PAGE EXCERPT:
=====

# 1940 AUTO-CYCLE SPECIAL and 1951 Chevy



## markivpedalpusher (Apr 20, 2011)

When my neighbor gets one of his trucks out I can't resist taking pics with my bikes


----------



## irene_crystal (Apr 20, 2011)

Love it! I'm a big fan of both classic cars/trucks and bicycles.


----------



## redline1968 (Apr 21, 2011)

very nice.


----------



## J.C. (Apr 21, 2011)

PM Sent to irene_crystal 7

*SWEET PICS MARK!!!*


----------



## markivpedalpusher (Apr 21, 2011)

Thank you Schiwnn Lord


----------



## J.C. (Apr 21, 2011)

markivpedalpusher said:


> Thank you Schiwnn Lord




*That's Schwinn, not "SchIWnn" Lord, my minion....lol *


----------



## markivpedalpusher (Apr 21, 2011)

LOL that will be 10 ignaz schWinn's and 5 adolf arnolds for me Schwinn Lord


----------



## spook1s (Apr 23, 2011)

=====

DATASET EXTRACT:
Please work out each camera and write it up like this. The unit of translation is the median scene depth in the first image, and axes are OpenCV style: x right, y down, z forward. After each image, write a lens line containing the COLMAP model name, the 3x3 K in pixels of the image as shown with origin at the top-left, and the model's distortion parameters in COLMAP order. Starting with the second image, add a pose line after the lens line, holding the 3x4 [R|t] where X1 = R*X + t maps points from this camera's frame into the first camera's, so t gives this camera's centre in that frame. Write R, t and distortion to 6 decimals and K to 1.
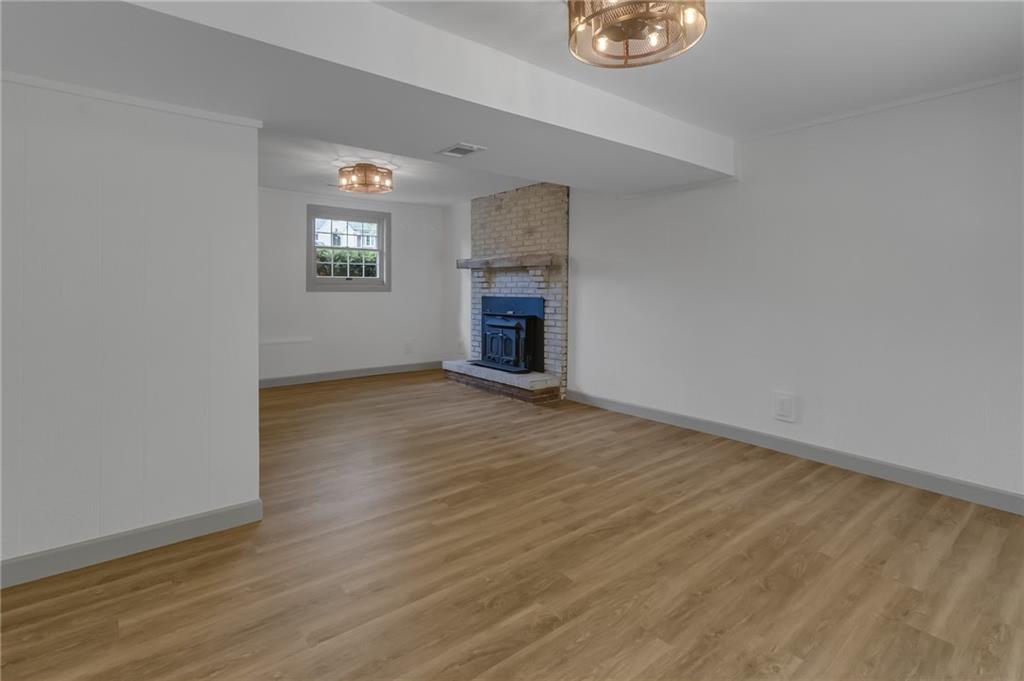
lens RADIAL K [[481.2, 0, 517.1], [0, 481.2, 303.6], [0, 0, 1]] dist [-0.000237, -0.000541]
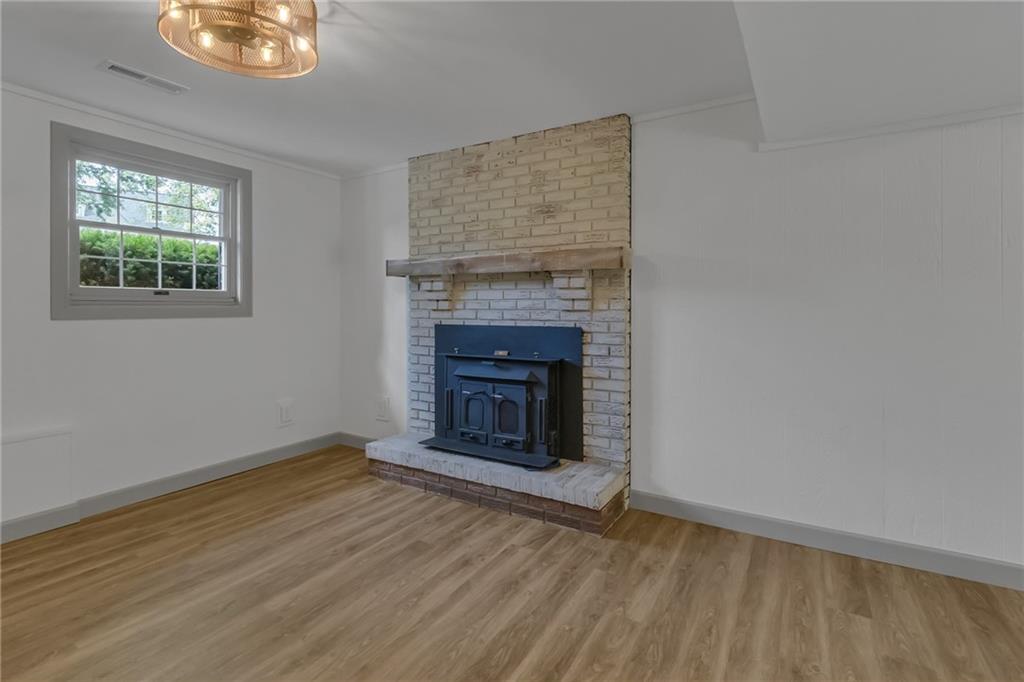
lens RADIAL K [[479.1, 0, 512.0], [0, 479.1, 314.0], [0, 0, 1]] dist [-0.000602, -0.000005]
pose [[0.942929, -0.008564, 0.332884, -0.192362], [0.013371, 0.999837, -0.012153, -0.020896], [-0.332725, 0.015911, 0.942890, 0.462992]]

=====

TASKS TO CARRY OUT:
A) Say whether each statement agrees with the thread about the 1940 Auto-Cycle Special and 1951 Chevy. Answer yes or no for each and quote the deciding words of the thread.
(i) irene_crystal is a fan of both classic cars/trucks and bicycles.
(ii) The truck in markivpedalpusher's pictures is his own.
(iii) J.C. gives "SchIWnn" as the correct spelling.
B) Please carry on the forum thread about the 1940 Auto-Cycle Special and 1951 Chevy from its last line.

ANSWERS TO THE EXERCISE:
A)
(i) Yes: "I'm a big fan of both classic cars/trucks and bicycles."
(ii) No: "When my neighbor gets one of his trucks out I can't resist taking pics with my bikes"
(iii) No: "That's Schwinn, not"

B)
Pics like that look really cool if you convert them to B&W or do a sepia tone conversion. My wife sells vintage cloths and we do "period" photos all the time! It's fun to do them when you have cool props!


----------



## markivpedalpusher (Apr 23, 2011)

You're right Patrick converted the last one I posted (attached) and it came it really cool. And here are a few wider angle shots of the 40 special showing more of the 51 Chevy. Feel free to use any you can or want to.


----------



## cyclonecoaster.com (Apr 25, 2011)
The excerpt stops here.